Your goal:
Copy out every line in the rows below word for word, keeping each line break where it falls.

────────────────

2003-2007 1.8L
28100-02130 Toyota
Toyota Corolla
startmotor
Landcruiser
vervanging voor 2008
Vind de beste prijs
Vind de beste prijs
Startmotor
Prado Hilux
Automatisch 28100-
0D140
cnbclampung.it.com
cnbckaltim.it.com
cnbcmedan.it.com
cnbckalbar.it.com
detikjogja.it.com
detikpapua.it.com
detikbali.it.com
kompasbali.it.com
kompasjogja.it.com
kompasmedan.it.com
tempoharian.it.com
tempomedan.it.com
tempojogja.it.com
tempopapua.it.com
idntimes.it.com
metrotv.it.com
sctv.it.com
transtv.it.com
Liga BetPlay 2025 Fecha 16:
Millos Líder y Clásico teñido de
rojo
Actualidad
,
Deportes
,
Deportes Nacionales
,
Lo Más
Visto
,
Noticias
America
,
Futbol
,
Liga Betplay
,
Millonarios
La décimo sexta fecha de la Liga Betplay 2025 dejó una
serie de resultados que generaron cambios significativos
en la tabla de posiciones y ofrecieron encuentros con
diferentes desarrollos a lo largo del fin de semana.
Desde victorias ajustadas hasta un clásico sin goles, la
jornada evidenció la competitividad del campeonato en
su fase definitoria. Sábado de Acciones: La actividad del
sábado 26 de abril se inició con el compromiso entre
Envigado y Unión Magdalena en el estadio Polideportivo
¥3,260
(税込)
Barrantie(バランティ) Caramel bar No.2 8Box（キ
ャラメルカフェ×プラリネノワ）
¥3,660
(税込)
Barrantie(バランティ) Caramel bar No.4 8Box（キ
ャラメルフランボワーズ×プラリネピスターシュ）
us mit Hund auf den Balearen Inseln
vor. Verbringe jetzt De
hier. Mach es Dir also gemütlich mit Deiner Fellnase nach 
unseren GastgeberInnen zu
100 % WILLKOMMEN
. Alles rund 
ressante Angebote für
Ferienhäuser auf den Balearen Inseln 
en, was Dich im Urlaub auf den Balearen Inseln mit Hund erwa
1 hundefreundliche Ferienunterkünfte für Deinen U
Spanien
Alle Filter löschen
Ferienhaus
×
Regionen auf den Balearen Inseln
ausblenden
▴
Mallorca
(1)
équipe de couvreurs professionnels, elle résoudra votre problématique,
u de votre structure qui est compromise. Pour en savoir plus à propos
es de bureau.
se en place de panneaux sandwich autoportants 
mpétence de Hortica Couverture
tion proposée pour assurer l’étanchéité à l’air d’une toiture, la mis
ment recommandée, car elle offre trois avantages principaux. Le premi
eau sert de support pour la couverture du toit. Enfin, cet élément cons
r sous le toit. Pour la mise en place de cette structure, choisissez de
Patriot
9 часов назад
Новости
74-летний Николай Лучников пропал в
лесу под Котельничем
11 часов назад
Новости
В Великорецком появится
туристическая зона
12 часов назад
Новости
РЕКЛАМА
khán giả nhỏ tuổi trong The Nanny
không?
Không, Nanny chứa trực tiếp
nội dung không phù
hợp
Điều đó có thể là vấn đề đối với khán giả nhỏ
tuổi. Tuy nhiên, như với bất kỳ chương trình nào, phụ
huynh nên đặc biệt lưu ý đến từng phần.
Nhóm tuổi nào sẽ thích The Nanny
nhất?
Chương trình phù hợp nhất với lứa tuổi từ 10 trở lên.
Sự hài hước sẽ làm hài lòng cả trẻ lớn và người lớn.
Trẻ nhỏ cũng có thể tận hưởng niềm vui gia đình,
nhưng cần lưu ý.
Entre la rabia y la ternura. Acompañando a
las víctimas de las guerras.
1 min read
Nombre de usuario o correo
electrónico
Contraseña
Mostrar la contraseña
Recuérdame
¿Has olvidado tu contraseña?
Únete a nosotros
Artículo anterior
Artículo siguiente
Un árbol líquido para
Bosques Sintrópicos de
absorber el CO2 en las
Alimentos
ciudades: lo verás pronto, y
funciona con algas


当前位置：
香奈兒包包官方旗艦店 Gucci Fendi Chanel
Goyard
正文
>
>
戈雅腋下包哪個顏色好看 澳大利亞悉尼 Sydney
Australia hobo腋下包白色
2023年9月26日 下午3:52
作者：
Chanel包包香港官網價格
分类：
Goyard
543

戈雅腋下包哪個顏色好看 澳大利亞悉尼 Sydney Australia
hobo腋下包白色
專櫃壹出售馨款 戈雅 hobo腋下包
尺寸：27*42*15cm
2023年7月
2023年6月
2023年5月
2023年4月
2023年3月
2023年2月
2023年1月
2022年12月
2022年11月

────────────────

Completed task:
2003-2007 1.8L
28100-02130 Toyota
Toyota Corolla
startmotor
Landcruiser
vervanging voor 2008
Vind de beste prijs
Vind de beste prijs
Startmotor
Prado Hilux
Automatisch 28100-
0D140
cnbclampung.it.com
cnbckaltim.it.com
cnbcmedan.it.com
cnbckalbar.it.com
detikjogja.it.com
detikpapua.it.com
detikbali.it.com
kompasbali.it.com
kompasjogja.it.com
kompasmedan.it.com
tempoharian.it.com
tempomedan.it.com
tempojogja.it.com
tempopapua.it.com
idntimes.it.com
metrotv.it.com
sctv.it.com
transtv.it.com
Liga BetPlay 2025 Fecha 16:
Millos Líder y Clásico teñido de
rojo
Actualidad
,
Deportes
,
Deportes Nacionales
,
Lo Más
Visto
,
Noticias
America
,
Futbol
,
Liga Betplay
,
Millonarios
La décimo sexta fecha de la Liga Betplay 2025 dejó una
serie de resultados que generaron cambios significativos
en la tabla de posiciones y ofrecieron encuentros con
diferentes desarrollos a lo largo del fin de semana.
Desde victorias ajustadas hasta un clásico sin goles, la
jornada evidenció la competitividad del campeonato en
su fase definitoria. Sábado de Acciones: La actividad del
sábado 26 de abril se inició con el compromiso entre
Envigado y Unión Magdalena en el estadio Polideportivo
¥3,260
(税込)
Barrantie(バランティ) Caramel bar No.2 8Box（キ
ャラメルカフェ×プラリネノワ）
¥3,660
(税込)
Barrantie(バランティ) Caramel bar No.4 8Box（キ
ャラメルフランボワーズ×プラリネピスターシュ）
us mit Hund auf den Balearen Inseln
vor. Verbringe jetzt De
hier. Mach es Dir also gemütlich mit Deiner Fellnase nach 
unseren GastgeberInnen zu
100 % WILLKOMMEN
. Alles rund 
ressante Angebote für
Ferienhäuser auf den Balearen Inseln 
en, was Dich im Urlaub auf den Balearen Inseln mit Hund erwa
1 hundefreundliche Ferienunterkünfte für Deinen U
Spanien
Alle Filter löschen
Ferienhaus
×
Regionen auf den Balearen Inseln
ausblenden
▴
Mallorca
(1)
équipe de couvreurs professionnels, elle résoudra votre problématique,
u de votre structure qui est compromise. Pour en savoir plus à propos
es de bureau.
se en place de panneaux sandwich autoportants 
mpétence de Hortica Couverture
tion proposée pour assurer l’étanchéité à l’air d’une toiture, la mis
ment recommandée, car elle offre trois avantages principaux. Le premi
eau sert de support pour la couverture du toit. Enfin, cet élément cons
r sous le toit. Pour la mise en place de cette structure, choisissez de
Patriot
9 часов назад
Новости
74-летний Николай Лучников пропал в
лесу под Котельничем
11 часов назад
Новости
В Великорецком появится
туристическая зона
12 часов назад
Новости
РЕКЛАМА
khán giả nhỏ tuổi trong The Nanny
không?
Không, Nanny chứa trực tiếp
nội dung không phù
hợp
Điều đó có thể là vấn đề đối với khán giả nhỏ
tuổi. Tuy nhiên, như với bất kỳ chương trình nào, phụ
huynh nên đặc biệt lưu ý đến từng phần.
Nhóm tuổi nào sẽ thích The Nanny
nhất?
Chương trình phù hợp nhất với lứa tuổi từ 10 trở lên.
Sự hài hước sẽ làm hài lòng cả trẻ lớn và người lớn.
Trẻ nhỏ cũng có thể tận hưởng niềm vui gia đình,
nhưng cần lưu ý.
Entre la rabia y la ternura. Acompañando a
las víctimas de las guerras.
1 min read
Nombre de usuario o correo
electrónico
Contraseña
Mostrar la contraseña
Recuérdame
¿Has olvidado tu contraseña?
Únete a nosotros
Artículo anterior
Artículo siguiente
Un árbol líquido para
Bosques Sintrópicos de
absorber el CO2 en las
Alimentos
ciudades: lo verás pronto, y
funciona con algas


当前位置：
香奈兒包包官方旗艦店 Gucci Fendi Chanel
Goyard
正文
>
>
戈雅腋下包哪個顏色好看 澳大利亞悉尼 Sydney
Australia hobo腋下包白色
2023年9月26日 下午3:52
作者：
Chanel包包香港官網價格
分类：
Goyard
543

戈雅腋下包哪個顏色好看 澳大利亞悉尼 Sydney Australia
hobo腋下包白色
專櫃壹出售馨款 戈雅 hobo腋下包
尺寸：27*42*15cm
2023年7月
2023年6月
2023年5月
2023年4月
2023年3月
2023年2月
2023年1月
2022年12月
2022年11月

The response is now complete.